Заблуждение: 'Quantization и speculative decoding -- независимые оптимизации'
Они тесно связаны. Draft-модель EAGLE-3 можно квантизировать агрессивнее (10K vocabulary vs 128K full). Комбинация AWQ-4 + EAGLE-3 дает 30% memory от baseline при 2.2x speedup. Оптимальная стратегия всегда учитывает обе техники вместе.
Заблуждение: 'RAG добавляет только latency на retrieval'
RAG влияет на всю inference-цепочку: retrieved context увеличивает prompt length -> больше KV cache -> больше memory -> меньше batch size -> меньше throughput. Оптимизации (prefix caching для повторяющихся docs, semantic caching для повторяющихся queries) сокращают end-to-end latency на 50-80%.
Интервью¶
Вопрос: Как связаны Attention optimization и Inference engine?¶
"FlashAttention ускоряет attention, inference engine обслуживает модель -- они независимы"
"Прямая связь через KV cache. FlashAttention/MQA/GQA определяют размер KV cache per request. Inference engine (vLLM vs SGLang) реализует управление этим cache: PagedAttention снижает waste с 60-80% до <4%, RadixAttention добавляет token-level sharing для agent workloads. Выбор GQA + SGLang с RadixAttention -- оптимальная комбинация для multi-turn chat."
Вопрос: Опишите связь Quantization -> Speculative Decoding -> Inference¶
"Quantization сжимает модель, speculative decoding ускоряет генерацию, inference engine все обслуживает"
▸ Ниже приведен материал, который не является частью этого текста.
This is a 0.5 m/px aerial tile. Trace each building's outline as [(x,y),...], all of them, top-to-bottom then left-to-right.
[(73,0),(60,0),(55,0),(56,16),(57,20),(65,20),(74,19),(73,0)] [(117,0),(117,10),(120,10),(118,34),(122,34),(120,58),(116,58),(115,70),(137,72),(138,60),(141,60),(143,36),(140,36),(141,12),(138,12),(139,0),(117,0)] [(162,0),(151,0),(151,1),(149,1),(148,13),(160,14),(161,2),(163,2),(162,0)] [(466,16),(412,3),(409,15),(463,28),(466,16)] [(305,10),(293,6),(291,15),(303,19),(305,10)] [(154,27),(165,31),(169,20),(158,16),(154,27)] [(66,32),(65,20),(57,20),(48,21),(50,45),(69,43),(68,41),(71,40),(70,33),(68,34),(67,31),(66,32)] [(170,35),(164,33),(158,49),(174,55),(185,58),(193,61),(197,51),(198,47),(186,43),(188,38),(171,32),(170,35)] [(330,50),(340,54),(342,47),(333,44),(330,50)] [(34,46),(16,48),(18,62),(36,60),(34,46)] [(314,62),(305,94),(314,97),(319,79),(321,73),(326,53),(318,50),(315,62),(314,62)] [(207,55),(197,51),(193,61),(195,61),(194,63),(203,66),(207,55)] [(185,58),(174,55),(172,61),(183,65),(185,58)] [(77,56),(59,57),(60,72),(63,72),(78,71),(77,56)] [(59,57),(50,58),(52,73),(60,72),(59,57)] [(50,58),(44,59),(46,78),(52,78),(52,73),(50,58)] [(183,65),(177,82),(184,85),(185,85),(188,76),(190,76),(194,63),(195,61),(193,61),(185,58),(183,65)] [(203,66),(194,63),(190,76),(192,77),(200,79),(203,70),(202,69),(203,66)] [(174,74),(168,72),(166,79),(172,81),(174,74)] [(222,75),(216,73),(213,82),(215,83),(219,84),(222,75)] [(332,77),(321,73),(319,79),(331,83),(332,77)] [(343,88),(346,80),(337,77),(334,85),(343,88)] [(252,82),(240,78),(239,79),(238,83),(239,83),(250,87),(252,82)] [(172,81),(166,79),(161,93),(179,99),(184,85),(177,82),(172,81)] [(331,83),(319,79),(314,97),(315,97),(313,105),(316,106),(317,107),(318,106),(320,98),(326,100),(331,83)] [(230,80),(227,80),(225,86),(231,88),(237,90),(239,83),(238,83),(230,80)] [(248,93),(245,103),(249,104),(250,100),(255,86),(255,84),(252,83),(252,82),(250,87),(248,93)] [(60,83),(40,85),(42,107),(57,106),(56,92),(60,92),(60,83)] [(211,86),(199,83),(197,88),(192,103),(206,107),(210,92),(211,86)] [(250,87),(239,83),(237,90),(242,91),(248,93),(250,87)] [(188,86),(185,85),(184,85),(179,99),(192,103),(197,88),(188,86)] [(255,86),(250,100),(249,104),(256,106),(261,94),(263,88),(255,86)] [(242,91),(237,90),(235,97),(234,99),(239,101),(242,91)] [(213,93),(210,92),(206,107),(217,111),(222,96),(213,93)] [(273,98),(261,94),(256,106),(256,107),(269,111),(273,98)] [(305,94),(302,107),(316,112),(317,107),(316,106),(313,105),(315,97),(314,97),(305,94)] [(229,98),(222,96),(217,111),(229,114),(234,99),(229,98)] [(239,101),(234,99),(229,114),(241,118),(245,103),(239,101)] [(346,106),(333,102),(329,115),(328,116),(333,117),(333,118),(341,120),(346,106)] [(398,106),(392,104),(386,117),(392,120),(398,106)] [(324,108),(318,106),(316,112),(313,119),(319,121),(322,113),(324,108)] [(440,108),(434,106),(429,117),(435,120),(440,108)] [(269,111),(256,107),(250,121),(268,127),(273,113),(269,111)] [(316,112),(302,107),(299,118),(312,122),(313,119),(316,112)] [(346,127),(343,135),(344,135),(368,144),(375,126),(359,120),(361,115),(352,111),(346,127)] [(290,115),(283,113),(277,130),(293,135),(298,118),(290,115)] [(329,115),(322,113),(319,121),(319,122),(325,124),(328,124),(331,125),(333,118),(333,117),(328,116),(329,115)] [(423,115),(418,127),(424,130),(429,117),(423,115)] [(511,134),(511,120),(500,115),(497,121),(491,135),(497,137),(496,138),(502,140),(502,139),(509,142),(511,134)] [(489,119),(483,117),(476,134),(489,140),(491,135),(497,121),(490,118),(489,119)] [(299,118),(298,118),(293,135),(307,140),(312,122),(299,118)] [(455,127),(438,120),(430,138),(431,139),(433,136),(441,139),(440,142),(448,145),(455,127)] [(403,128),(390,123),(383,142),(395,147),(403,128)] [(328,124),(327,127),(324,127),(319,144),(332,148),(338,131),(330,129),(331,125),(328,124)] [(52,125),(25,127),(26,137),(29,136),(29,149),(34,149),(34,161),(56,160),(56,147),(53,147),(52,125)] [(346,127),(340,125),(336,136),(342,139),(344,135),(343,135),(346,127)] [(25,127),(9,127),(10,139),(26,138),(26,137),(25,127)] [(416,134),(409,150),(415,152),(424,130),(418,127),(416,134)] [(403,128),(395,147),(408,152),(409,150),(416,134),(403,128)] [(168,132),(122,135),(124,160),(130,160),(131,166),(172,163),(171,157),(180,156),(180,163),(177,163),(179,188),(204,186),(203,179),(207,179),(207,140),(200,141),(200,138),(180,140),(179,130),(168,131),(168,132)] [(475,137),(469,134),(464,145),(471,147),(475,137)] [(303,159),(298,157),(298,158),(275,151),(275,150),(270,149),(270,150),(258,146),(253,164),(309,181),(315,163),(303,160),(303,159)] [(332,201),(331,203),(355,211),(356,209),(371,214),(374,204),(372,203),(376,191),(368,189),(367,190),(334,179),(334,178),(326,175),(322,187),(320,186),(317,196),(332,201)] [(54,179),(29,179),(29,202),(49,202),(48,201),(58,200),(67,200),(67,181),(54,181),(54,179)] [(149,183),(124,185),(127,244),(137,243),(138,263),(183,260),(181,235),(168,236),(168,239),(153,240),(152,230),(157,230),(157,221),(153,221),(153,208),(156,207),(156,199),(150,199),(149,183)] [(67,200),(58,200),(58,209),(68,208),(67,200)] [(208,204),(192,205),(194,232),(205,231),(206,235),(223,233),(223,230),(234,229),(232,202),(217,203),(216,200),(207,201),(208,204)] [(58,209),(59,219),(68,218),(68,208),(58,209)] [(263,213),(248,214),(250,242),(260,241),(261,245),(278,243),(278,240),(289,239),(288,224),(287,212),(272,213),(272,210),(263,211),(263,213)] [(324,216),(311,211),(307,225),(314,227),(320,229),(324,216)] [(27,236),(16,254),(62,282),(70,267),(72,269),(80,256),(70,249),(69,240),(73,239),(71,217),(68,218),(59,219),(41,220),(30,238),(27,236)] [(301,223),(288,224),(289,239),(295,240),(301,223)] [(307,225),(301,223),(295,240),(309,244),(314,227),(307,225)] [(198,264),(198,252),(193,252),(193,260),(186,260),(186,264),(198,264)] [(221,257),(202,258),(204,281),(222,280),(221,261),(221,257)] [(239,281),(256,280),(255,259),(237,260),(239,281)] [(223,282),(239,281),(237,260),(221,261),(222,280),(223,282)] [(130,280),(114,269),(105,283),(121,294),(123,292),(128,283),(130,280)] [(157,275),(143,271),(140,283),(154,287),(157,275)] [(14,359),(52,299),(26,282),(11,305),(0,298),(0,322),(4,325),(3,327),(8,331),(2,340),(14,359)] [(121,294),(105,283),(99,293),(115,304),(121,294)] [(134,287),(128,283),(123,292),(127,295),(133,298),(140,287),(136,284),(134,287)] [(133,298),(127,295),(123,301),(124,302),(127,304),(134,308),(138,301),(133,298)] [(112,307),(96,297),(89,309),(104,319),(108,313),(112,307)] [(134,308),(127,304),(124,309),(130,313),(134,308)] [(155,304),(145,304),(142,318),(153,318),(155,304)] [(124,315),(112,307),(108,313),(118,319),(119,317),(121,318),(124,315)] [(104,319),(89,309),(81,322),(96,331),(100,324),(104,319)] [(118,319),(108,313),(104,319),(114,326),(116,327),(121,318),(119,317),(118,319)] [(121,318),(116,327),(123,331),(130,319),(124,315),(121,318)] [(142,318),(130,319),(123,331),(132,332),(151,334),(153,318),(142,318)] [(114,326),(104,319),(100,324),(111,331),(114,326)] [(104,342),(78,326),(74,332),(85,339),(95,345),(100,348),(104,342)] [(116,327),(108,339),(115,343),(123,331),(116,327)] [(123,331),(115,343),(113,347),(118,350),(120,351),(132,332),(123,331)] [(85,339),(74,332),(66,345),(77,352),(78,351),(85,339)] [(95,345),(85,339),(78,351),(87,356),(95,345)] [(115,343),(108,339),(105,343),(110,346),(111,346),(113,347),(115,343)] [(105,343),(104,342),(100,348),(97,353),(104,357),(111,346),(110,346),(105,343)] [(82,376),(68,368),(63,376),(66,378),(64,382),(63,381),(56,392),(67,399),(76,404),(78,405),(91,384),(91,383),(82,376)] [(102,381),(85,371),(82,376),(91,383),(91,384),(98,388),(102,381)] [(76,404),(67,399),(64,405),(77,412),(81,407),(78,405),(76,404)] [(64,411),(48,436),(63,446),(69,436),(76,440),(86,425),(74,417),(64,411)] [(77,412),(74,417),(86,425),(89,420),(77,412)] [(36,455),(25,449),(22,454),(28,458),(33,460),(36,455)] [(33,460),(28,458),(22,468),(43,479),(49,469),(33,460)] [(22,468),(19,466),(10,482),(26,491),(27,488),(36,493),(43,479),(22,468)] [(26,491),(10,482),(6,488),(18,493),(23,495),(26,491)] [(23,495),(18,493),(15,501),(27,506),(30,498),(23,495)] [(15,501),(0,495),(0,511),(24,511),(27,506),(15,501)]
"Три техники образуют pipeline: (1) Quantization (AWQ 4-bit) уменьшает основную модель до 25% memory, (2) EAGLE-3 draft model с 10K vocabulary добавляет только 5% overhead, (3) SGLang координирует verification batching. Результат: AWQ-4 + EAGLE-3 = 30% memory, 2.2x speedup. Без понимания связей вы потеряете 40%+ от оптимального результата."
Вопрос: Почему для RAG важно понимать KV cache management?¶
"RAG -- это про retrieval, KV cache -- про inference, они не связаны"
"Retrieved context напрямую увеличивает prompt length, что растит KV cache. Для 10 chunks по 512 токенов это +5K токенов = дополнительные гигабайты KV cache для больших моделей. Prefix caching критичен: повторяющиеся system prompts и base documents кэшируются, экономя 50-80% compute. Semantic caching на уровне запросов дополнительно снижает LLM calls на 50-80%."